DATA SHOWN START
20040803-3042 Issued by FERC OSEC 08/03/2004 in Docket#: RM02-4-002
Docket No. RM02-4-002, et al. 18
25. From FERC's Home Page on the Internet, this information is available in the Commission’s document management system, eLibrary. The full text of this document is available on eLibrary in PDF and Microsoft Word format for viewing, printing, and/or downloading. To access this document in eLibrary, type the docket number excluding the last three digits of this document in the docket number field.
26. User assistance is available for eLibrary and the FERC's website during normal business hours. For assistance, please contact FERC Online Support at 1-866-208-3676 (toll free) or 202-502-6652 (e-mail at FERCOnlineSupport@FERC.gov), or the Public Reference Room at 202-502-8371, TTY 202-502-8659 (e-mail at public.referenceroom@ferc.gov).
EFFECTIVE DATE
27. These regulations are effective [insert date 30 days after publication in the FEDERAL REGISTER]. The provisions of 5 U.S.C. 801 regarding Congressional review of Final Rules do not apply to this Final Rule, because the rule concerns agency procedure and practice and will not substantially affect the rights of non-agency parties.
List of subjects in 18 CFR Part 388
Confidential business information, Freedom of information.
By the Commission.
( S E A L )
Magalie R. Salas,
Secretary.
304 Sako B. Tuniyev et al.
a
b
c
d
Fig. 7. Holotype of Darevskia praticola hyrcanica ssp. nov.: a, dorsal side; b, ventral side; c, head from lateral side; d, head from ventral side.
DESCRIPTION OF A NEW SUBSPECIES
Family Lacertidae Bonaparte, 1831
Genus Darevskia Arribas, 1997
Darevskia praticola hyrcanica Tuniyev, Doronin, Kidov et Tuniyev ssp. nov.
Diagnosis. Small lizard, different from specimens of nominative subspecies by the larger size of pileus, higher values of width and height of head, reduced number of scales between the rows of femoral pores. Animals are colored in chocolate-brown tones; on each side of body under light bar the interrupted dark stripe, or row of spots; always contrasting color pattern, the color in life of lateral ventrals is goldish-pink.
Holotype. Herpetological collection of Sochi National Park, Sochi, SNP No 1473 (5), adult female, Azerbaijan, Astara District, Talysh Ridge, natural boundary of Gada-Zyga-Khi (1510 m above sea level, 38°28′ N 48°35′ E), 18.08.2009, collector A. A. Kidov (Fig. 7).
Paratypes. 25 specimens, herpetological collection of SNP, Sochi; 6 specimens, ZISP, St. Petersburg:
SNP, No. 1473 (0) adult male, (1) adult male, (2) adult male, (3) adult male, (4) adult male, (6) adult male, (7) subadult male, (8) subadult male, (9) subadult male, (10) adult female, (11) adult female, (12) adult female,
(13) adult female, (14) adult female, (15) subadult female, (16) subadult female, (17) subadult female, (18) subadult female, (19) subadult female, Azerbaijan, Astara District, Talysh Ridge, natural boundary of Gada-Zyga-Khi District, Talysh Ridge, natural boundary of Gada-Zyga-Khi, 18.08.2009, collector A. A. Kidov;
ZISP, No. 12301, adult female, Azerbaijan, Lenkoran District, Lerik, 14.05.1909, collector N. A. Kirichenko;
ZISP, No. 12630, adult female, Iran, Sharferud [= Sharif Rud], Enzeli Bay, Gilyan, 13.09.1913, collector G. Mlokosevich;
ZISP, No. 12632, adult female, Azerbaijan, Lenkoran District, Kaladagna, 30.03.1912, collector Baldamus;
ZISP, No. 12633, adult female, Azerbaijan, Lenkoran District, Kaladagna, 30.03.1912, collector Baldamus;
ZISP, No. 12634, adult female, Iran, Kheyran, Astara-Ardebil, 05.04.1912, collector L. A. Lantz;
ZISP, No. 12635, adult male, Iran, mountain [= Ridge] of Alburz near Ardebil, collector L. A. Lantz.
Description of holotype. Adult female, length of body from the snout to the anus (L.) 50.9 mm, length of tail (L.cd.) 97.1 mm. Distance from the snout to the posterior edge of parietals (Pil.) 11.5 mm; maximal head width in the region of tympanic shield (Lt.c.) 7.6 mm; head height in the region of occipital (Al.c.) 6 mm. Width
DATA SHOWN END
### [WORK TO COMPLETE]
Copy each line above that has the word "side".

### [EXPECTED OUTPUT]
Fig. 7. Holotype of Darevskia praticola hyrcanica ssp. nov.: a, dorsal side; b, ventral side; c, head from lateral side; d, head from ventral side.
Diagnosis. Small lizard, different from specimens of nominative subspecies by the larger size of pileus, higher values of width and height of head, reduced number of scales between the rows of femoral pores. Animals are colored in chocolate-brown tones; on each side of body under light bar the interrupted dark stripe, or row of spots; always contrasting color pattern, the color in life of lateral ventrals is goldish-pink.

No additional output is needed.